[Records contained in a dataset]
/---

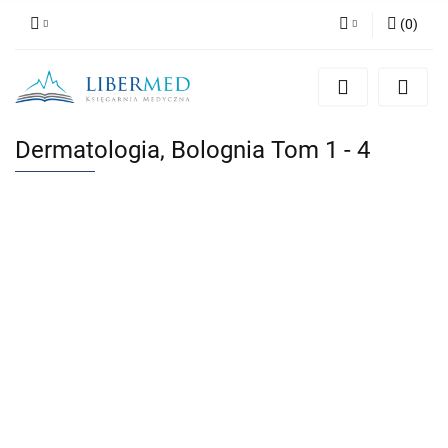
(
0
)
Zaloguj się
Zarejestruj się
Dodaj zgłoszenie
Dermatologia, Bolognia Tom 1 - 4
Zgody cookies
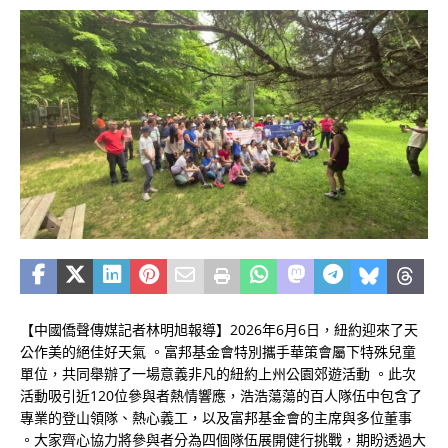
【中國僑聲傳媒記者林明旭報導】2026年6月6日，紐約迎來了天
公作美的絕佳好天氣
。富邦基金會特別攜手華策會屬下特殊兒童
單位，共同舉辦了一場意義非凡的紐約上州公園郊遊活動
。此次
活動吸引近120位參與者熱情響應，浩浩蕩蕩的百人隊伍中包含了
專業的登山領隊、熱心義工，以及富邦基金會的主席與多位董事
。大家齊心協力將參與者分為四個隊伍展開健行挑戰，期盼透過大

\---

**PROBLEM REQUIREMENTS:** Line by line, transcribe the records exactly, omitting the images.

**FINISHED EXERCISE:**
(
0
)
Zaloguj się
Zarejestruj się
Dodaj zgłoszenie
Dermatologia, Bolognia Tom 1 - 4
Zgody cookies
【中國僑聲傳媒記者林明旭報導】2026年6月6日，紐約迎來了天
公作美的絕佳好天氣
。富邦基金會特別攜手華策會屬下特殊兒童
單位，共同舉辦了一場意義非凡的紐約上州公園郊遊活動
。此次
活動吸引近120位參與者熱情響應，浩浩蕩蕩的百人隊伍中包含了
專業的登山領隊、熱心義工，以及富邦基金會的主席與多位董事
。大家齊心協力將參與者分為四個隊伍展開健行挑戰，期盼透過大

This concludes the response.